## [What to do]
When you copy the data, keep every line exactly as written and skip the pictures.

## [Data]
.....
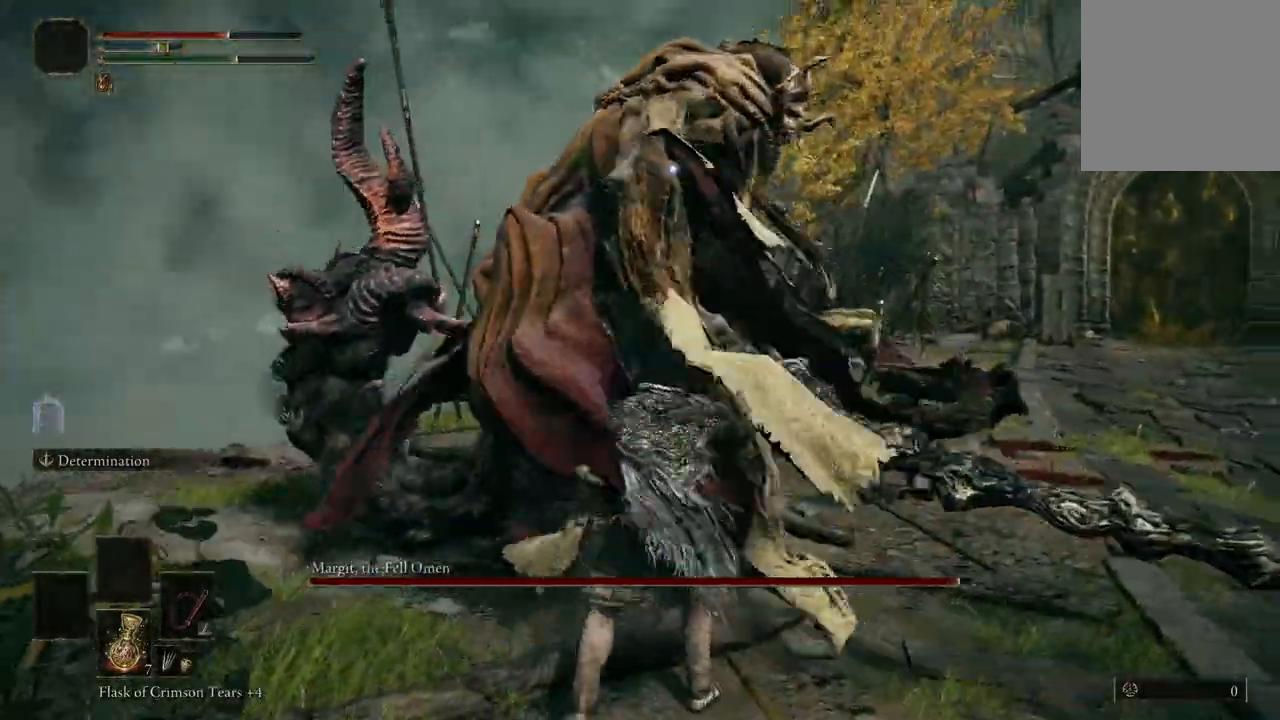
{"buttons": [], "left_stick": "center", "right_stick": "center", "events": [[167, "R2", "down"], [267, "R2", "up"]]}
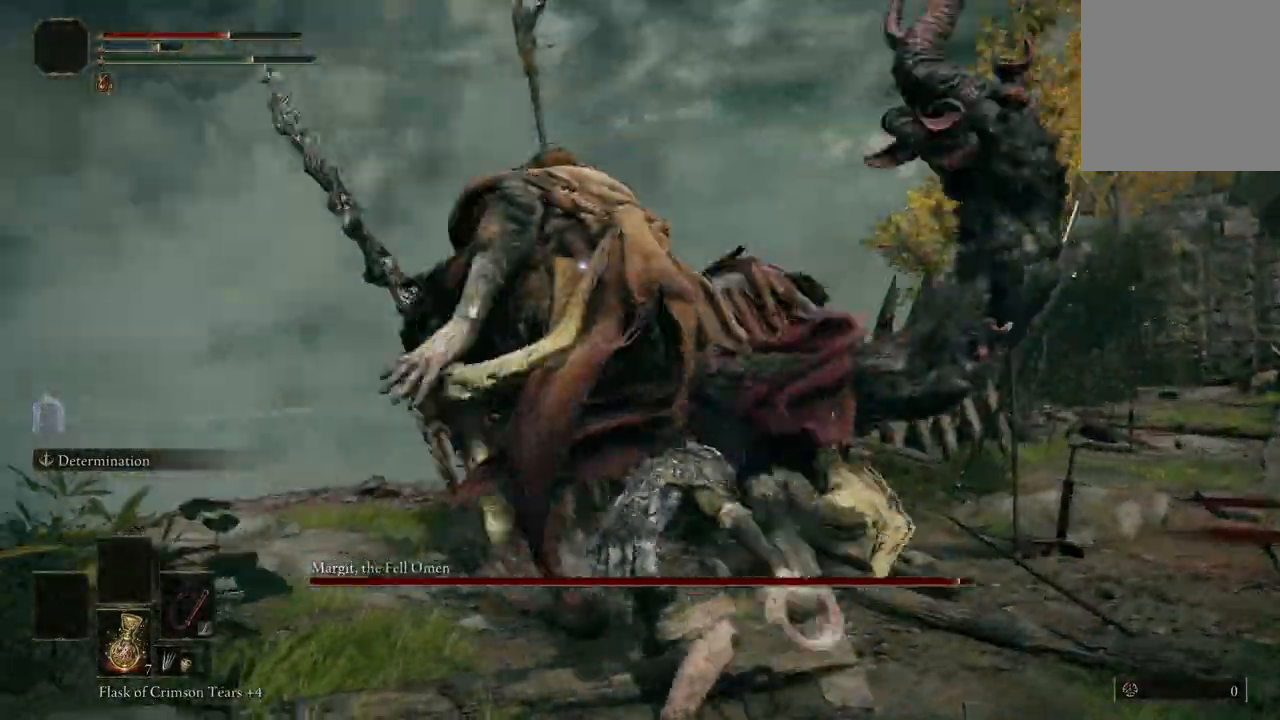
{"buttons": [], "left_stick": "center", "right_stick": "center", "events": []}
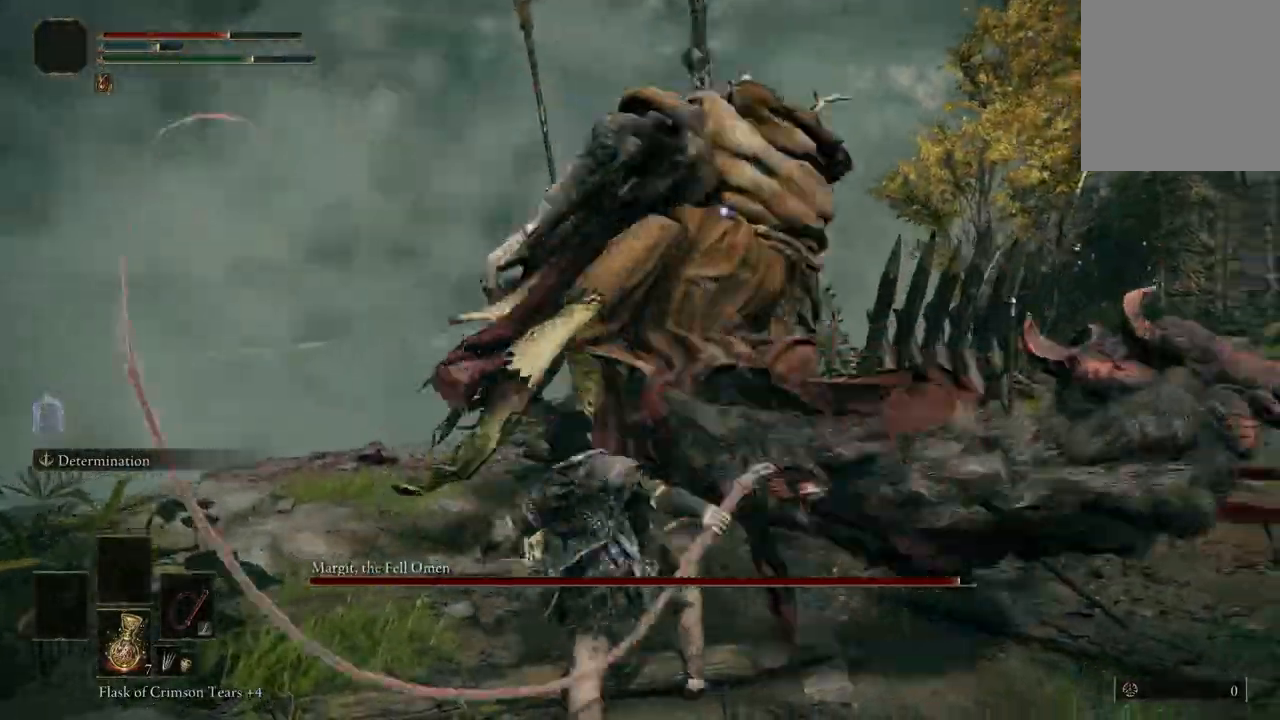
{"buttons": [], "left_stick": "center", "right_stick": "center", "events": []}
.....
## [Solution]
{"buttons": [], "left_stick": "center", "right_stick": "center", "events": [[167, "R2", "down"], [267, "R2", "up"]]}
{"buttons": [], "left_stick": "center", "right_stick": "center", "events": []}
{"buttons": [], "left_stick": "center", "right_stick": "center", "events": []}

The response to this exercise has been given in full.